Why India may be the next destination for Peugeot

Murali Gopalan Mumbai | Updated on February 19, 2014 Published on February 19, 2014

For the automaker, India is the only missing link in its BRIC strategy

The Dongfeng-PSA Peugeot Citroen alliance announced in Paris on Wednesday could pave the way for an India entry in the coming years.

The partners will establish an R&D centre in China as well as an export joint venture which will cater to the ASEAN region. Interestingly, in his brief presentation, PSA’s CEO-in-waiting, Carlos Tavares, has hinted at a renewed BRIC strategy. According to him, it is first imperative to turn around Russia and Latin America ‘with a deeper accelerated local integration and an appropriate product range’. It is as important to ‘reinforce an ambitious development plan in China’ leveraging the Dongfeng alliance.

History of tie-ups

The clincher is in the next step, which according to Tavares, lies in accelerating development in ‘next BRIC’ markets with a reinforced local integration.

This is where India may just become part of the French automaker’s roadmap as it sets about putting its house in order with its Chinese ally. PSA already has a presence in Russia and Brazil with India the only missing link on its BRIC radar. There is no indication if this will happen in a hurry but the importance of this market will not be lost on the carmaker and Dongfeng. This is pretty much on the lines of what China’s SAIC Motor Corp and General Motors had planned for India five years ago. This was the time the Chinese automaker threw a lifeline to GM which was in all sorts of trouble after the Detroit crash of 2009.

SAIC intended to create a presence in India before heading out to ASEAN. It is, of course, a different matter that nothing of the kind happened.

PSA shelved its India plans soon after it announced its second innings with a lot of fanfare.

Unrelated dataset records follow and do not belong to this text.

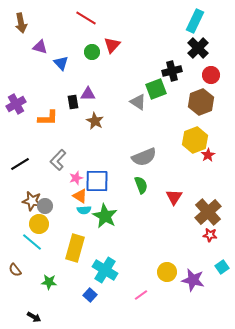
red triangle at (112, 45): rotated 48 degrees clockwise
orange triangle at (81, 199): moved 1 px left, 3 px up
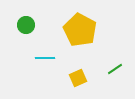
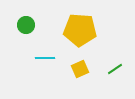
yellow pentagon: rotated 24 degrees counterclockwise
yellow square: moved 2 px right, 9 px up
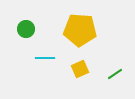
green circle: moved 4 px down
green line: moved 5 px down
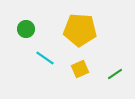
cyan line: rotated 36 degrees clockwise
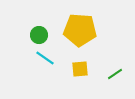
green circle: moved 13 px right, 6 px down
yellow square: rotated 18 degrees clockwise
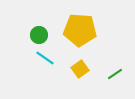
yellow square: rotated 30 degrees counterclockwise
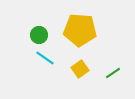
green line: moved 2 px left, 1 px up
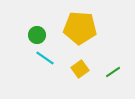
yellow pentagon: moved 2 px up
green circle: moved 2 px left
green line: moved 1 px up
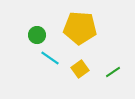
cyan line: moved 5 px right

This was largely due to the fact that it was trapped in a severe financial crisis which just would not justify fresh investments elsewhere.

The top priority then was to revive its European operations which resulted in teaming up with GM.

Now, Dongfeng’s lifeline pretty much means that the road ahead for PSA will mean a renewed focus on emerging economies which contribute to over 40 per cent of its business.

The Chinese company would also be keen to build its brand overseas and this is where PSA’s global experience will help.

Tavares, who takes over from Philippe Varin during the course of this year, will need to steer PSA effectively on this new path.

He is no stranger to the imperatives of globalisation having spent years at Renault-Nissan. Tavares also knows what India has to offer and will be keen on working out a smart business model for PSA-Dongfeng.